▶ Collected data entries
== Segment start ==

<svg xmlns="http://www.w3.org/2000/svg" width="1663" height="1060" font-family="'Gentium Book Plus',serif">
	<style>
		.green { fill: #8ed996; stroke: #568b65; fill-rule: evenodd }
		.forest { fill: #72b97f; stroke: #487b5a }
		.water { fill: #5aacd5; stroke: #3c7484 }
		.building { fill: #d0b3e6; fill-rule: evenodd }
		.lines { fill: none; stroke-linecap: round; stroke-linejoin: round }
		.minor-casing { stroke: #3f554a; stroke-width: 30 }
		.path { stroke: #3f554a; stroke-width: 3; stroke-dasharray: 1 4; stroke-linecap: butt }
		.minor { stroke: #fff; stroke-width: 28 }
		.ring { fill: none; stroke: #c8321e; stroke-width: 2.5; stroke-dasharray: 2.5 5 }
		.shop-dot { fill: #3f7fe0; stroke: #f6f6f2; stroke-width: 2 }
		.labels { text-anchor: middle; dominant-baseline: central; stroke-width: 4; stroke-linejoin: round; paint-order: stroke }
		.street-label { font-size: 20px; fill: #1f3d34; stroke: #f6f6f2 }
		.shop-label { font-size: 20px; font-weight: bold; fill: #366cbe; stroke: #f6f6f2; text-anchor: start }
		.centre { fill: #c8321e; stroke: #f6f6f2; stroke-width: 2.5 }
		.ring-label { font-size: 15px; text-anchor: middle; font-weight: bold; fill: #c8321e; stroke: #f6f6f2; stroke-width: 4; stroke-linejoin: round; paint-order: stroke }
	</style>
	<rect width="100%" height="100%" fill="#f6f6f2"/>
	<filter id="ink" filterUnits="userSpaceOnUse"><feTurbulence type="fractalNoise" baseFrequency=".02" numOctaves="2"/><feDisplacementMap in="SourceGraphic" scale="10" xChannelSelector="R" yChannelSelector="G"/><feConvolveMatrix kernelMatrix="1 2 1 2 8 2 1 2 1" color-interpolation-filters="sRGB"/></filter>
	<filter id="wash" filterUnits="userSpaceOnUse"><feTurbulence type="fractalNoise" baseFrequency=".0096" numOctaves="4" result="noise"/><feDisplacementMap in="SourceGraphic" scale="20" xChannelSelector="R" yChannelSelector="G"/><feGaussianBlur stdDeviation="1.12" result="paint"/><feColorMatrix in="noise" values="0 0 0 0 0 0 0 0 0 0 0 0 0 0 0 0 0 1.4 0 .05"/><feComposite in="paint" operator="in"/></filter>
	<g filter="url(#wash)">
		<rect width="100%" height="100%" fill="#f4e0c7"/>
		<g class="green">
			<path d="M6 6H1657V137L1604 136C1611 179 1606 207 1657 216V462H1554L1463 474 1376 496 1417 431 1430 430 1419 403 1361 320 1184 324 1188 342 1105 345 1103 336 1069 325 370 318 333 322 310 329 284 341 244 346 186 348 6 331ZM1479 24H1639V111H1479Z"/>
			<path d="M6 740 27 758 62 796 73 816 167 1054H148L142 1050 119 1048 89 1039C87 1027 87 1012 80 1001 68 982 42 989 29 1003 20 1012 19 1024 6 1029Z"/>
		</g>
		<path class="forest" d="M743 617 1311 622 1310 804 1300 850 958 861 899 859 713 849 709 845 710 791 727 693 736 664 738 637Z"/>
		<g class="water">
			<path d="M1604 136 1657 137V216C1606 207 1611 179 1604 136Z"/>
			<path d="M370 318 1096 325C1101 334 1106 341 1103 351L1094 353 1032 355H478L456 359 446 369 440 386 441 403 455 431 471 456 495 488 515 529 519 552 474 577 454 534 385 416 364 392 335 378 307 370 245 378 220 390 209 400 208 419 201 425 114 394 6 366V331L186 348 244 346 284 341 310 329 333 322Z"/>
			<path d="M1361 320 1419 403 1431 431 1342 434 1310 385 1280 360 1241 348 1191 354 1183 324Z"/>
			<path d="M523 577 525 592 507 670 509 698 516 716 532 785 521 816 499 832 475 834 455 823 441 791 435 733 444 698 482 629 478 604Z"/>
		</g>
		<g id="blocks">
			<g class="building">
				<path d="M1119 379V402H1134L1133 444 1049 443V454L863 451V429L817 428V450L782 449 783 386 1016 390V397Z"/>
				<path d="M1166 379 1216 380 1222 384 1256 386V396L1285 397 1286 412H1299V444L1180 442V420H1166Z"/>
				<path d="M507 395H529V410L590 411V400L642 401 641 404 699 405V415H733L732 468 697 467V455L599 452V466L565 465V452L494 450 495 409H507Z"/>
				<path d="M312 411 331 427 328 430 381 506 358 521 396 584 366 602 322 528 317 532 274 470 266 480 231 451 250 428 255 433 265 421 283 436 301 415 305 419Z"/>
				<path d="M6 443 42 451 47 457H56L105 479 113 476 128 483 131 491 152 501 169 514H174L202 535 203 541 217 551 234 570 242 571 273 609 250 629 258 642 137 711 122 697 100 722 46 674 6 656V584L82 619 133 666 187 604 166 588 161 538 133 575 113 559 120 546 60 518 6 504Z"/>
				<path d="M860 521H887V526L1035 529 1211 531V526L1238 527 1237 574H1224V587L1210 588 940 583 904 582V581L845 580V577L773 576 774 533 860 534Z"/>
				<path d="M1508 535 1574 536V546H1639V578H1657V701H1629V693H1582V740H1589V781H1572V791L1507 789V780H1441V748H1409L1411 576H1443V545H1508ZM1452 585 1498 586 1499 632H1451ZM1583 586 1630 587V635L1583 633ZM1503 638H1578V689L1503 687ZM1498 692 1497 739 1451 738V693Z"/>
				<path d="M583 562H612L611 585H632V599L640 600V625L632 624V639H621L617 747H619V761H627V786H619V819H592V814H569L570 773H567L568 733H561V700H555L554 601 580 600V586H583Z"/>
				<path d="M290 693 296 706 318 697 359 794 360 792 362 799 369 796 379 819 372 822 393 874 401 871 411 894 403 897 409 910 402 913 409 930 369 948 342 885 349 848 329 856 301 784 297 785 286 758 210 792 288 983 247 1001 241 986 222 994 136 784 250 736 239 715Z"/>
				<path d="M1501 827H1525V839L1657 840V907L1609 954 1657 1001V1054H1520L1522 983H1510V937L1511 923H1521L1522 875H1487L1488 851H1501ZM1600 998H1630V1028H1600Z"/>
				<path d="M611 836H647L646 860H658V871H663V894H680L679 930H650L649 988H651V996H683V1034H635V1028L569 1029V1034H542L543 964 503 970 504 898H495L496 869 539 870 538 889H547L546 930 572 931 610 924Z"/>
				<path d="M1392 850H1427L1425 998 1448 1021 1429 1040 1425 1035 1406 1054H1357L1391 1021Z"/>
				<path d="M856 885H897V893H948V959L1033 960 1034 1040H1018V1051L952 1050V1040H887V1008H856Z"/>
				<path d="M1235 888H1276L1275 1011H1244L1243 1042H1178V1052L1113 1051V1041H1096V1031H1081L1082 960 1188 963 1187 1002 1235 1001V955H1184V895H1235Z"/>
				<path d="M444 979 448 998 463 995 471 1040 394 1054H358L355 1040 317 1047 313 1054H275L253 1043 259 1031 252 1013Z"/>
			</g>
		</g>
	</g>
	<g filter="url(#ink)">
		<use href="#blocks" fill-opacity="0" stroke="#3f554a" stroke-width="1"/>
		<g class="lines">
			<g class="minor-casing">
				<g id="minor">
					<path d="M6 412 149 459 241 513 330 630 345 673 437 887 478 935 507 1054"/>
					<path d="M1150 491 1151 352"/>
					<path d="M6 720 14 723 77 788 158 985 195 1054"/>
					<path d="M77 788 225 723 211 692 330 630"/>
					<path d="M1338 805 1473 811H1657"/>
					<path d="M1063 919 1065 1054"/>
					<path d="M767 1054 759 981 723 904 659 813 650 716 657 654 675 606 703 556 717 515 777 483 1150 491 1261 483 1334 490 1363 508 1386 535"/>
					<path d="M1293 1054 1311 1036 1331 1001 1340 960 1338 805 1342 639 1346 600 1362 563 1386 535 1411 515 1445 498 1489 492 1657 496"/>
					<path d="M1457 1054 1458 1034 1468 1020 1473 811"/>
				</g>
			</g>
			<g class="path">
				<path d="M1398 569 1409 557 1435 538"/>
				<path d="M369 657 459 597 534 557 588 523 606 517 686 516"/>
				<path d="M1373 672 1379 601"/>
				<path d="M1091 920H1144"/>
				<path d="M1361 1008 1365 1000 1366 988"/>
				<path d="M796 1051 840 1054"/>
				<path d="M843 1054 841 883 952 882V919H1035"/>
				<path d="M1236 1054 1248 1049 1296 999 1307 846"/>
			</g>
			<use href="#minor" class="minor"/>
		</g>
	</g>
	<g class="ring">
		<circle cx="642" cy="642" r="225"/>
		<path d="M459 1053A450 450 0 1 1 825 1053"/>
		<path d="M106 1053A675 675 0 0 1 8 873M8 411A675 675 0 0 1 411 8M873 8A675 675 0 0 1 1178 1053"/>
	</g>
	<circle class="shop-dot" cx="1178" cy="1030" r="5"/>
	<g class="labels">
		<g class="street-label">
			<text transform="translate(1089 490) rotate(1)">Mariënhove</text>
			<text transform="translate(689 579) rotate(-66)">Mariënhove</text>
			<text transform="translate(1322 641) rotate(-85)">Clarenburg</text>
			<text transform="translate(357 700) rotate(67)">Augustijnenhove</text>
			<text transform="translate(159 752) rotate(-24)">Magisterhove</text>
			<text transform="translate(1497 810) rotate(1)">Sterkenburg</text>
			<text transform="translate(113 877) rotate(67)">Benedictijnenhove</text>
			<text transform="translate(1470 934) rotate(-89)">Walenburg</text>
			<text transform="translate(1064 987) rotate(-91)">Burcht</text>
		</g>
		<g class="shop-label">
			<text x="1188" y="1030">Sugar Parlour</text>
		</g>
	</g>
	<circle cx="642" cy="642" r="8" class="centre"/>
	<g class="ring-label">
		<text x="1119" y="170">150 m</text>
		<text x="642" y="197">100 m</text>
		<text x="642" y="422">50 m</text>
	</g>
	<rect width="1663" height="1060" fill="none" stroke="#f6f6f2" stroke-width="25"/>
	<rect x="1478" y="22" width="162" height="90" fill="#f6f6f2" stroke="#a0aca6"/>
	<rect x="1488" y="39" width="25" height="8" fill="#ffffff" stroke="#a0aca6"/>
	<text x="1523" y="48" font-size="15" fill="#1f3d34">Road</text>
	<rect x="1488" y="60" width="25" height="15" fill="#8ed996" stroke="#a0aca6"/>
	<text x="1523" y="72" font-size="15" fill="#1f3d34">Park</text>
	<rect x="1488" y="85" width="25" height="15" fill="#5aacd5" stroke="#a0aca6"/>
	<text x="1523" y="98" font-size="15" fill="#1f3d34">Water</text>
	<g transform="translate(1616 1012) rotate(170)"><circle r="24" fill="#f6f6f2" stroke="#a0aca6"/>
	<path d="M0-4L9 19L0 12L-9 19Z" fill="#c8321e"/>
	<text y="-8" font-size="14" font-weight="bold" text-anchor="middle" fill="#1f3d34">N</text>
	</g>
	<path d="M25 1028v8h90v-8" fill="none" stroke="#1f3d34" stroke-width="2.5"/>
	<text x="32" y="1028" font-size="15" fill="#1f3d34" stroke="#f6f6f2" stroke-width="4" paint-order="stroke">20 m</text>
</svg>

== Segment end ==
== Segment start ==

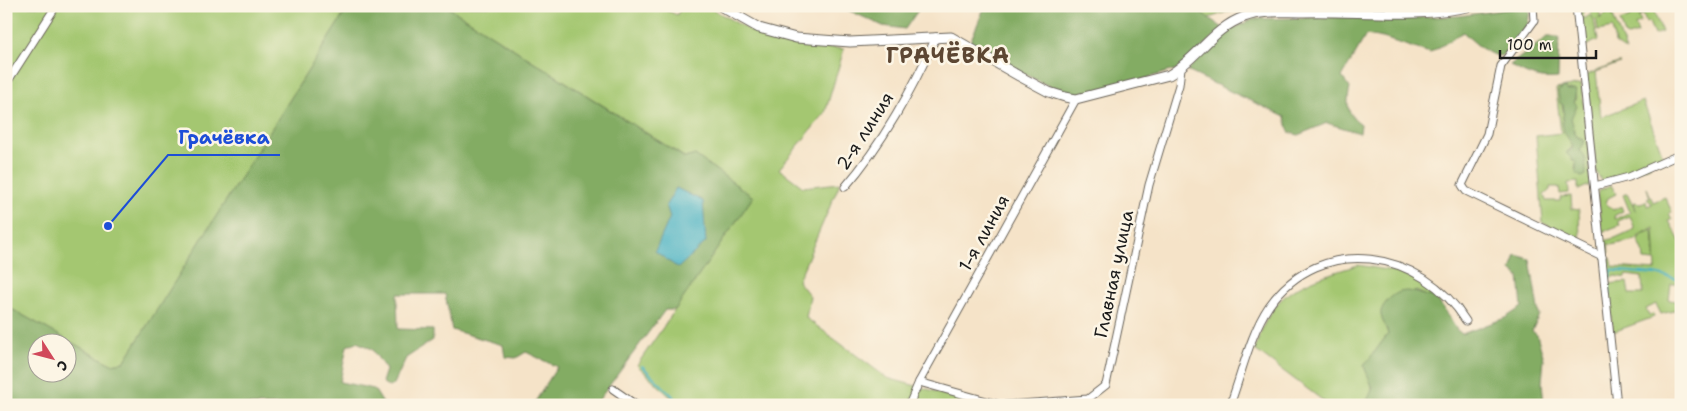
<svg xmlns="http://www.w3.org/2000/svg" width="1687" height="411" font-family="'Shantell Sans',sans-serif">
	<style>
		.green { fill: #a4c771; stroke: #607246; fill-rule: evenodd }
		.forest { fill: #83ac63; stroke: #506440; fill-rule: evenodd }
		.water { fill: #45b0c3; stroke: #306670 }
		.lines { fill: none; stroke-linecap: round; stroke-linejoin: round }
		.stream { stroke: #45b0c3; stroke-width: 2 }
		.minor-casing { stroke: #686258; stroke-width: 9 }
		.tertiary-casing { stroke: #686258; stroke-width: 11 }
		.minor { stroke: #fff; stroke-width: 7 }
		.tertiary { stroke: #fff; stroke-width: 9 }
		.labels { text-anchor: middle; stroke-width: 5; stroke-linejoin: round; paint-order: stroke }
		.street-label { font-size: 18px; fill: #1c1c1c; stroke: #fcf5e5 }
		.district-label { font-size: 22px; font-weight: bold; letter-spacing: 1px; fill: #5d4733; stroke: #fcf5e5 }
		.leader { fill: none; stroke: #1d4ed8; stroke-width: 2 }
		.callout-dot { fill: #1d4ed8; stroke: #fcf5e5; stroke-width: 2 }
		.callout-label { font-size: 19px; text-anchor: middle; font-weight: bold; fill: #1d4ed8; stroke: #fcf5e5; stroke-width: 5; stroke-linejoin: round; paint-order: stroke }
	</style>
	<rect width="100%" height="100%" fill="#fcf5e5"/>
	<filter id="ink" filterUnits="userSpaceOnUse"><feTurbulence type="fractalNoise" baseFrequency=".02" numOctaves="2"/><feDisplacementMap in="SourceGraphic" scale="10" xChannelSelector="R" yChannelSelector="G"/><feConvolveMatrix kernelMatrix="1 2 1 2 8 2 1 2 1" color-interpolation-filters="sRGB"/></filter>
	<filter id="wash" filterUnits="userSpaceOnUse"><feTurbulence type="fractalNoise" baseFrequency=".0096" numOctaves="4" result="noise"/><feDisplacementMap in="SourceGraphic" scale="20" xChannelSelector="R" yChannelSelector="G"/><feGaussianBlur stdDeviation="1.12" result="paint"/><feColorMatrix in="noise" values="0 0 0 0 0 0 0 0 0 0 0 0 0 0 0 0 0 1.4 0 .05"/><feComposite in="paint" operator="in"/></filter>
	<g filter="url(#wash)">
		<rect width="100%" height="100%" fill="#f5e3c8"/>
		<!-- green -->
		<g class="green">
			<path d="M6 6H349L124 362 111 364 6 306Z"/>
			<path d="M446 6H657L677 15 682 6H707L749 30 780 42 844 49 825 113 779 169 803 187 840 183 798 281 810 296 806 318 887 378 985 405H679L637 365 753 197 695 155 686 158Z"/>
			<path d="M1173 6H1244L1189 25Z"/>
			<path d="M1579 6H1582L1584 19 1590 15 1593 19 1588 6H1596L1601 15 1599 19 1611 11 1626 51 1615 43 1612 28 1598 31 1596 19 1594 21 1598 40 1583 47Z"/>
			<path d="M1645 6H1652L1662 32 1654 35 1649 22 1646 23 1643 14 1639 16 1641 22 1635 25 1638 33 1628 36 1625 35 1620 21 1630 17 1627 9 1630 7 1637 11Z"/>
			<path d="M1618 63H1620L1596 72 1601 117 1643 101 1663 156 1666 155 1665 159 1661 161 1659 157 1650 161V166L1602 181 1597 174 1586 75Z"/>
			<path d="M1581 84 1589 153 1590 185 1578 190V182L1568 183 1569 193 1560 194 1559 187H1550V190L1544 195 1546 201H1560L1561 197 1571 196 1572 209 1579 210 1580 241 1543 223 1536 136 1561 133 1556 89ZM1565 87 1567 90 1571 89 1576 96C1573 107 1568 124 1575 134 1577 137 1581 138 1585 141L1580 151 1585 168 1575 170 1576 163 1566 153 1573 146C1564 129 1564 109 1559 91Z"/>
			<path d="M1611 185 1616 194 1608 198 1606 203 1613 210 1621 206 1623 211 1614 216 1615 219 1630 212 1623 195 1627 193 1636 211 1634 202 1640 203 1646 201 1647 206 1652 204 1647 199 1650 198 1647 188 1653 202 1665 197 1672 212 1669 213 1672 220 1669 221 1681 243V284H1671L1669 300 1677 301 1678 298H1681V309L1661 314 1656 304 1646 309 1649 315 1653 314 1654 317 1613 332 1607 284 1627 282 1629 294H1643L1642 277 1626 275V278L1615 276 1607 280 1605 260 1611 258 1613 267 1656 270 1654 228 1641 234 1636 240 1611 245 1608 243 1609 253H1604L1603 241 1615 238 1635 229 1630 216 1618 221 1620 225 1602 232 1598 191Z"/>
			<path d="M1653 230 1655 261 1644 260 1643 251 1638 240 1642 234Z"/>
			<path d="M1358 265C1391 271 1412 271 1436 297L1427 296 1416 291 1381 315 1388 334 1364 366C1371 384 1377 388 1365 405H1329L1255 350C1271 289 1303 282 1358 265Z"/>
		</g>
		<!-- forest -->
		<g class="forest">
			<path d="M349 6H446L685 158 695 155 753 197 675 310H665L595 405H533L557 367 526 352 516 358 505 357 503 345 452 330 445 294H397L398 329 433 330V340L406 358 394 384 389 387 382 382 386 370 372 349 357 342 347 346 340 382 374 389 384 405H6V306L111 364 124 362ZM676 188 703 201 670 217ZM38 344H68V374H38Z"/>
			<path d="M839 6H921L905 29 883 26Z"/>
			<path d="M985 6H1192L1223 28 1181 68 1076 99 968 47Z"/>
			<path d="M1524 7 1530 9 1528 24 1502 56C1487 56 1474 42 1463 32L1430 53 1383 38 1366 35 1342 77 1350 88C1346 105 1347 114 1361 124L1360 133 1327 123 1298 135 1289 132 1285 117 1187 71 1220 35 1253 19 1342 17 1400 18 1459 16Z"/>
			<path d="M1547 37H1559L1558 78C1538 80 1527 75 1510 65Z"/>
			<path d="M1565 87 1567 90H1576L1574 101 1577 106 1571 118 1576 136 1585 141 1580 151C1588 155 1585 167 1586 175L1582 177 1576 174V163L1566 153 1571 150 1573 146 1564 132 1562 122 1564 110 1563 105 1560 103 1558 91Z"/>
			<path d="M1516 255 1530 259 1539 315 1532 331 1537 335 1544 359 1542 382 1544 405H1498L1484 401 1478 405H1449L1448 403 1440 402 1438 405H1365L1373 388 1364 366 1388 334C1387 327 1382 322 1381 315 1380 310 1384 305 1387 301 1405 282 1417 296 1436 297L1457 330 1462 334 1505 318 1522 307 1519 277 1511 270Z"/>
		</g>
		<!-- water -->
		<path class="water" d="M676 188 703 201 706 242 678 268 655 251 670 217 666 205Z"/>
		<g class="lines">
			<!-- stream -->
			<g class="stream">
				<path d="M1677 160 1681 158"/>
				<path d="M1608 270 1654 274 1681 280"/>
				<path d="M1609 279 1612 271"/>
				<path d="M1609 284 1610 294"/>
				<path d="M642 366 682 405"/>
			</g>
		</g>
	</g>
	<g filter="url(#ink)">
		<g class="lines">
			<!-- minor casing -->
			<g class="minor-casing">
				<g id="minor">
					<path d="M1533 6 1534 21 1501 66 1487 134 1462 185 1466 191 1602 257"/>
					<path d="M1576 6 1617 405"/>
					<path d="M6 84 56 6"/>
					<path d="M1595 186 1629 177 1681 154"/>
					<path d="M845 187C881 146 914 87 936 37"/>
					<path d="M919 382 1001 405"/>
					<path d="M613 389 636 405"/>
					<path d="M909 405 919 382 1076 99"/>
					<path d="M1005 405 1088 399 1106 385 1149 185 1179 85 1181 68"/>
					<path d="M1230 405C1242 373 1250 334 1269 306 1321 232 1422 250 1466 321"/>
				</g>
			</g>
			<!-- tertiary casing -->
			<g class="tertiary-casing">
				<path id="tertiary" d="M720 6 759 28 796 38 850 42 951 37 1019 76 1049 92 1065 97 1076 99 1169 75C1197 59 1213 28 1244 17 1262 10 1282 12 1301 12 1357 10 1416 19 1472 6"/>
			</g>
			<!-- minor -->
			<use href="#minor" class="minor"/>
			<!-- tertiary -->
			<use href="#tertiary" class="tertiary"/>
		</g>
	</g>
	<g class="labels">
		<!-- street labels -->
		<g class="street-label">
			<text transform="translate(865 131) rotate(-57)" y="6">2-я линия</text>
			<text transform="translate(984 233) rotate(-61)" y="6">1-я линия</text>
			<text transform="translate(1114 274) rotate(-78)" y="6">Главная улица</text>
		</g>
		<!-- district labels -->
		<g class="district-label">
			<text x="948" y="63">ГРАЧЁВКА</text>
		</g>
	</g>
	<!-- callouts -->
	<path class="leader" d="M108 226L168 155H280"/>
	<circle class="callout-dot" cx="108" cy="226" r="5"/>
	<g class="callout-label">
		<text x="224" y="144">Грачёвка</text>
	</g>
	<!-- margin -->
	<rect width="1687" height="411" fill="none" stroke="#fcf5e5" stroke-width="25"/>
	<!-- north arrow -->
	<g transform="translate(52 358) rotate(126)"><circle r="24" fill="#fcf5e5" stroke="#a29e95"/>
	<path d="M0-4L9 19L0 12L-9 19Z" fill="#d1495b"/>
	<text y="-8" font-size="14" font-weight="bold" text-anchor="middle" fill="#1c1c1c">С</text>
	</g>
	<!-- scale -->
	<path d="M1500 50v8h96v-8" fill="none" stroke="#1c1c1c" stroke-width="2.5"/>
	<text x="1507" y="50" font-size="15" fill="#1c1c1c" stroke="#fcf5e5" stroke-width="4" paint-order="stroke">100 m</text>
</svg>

== Segment end ==

▶ Exercise
When the line with "#3f554a; stroke-width: 3;" is reached in the data above, start copying there, and copy each line exactly until the line with "middle; dominant-baseline: central;" has been copied; copy nothing else.

▶ Finished exercise
		.path { stroke: #3f554a; stroke-width: 3; stroke-dasharray: 1 4; stroke-linecap: butt }
		.minor { stroke: #fff; stroke-width: 28 }
		.ring { fill: none; stroke: #c8321e; stroke-width: 2.5; stroke-dasharray: 2.5 5 }
		.shop-dot { fill: #3f7fe0; stroke: #f6f6f2; stroke-width: 2 }
		.labels { text-anchor: middle; dominant-baseline: central; stroke-width: 4; stroke-linejoin: round; paint-order: stroke }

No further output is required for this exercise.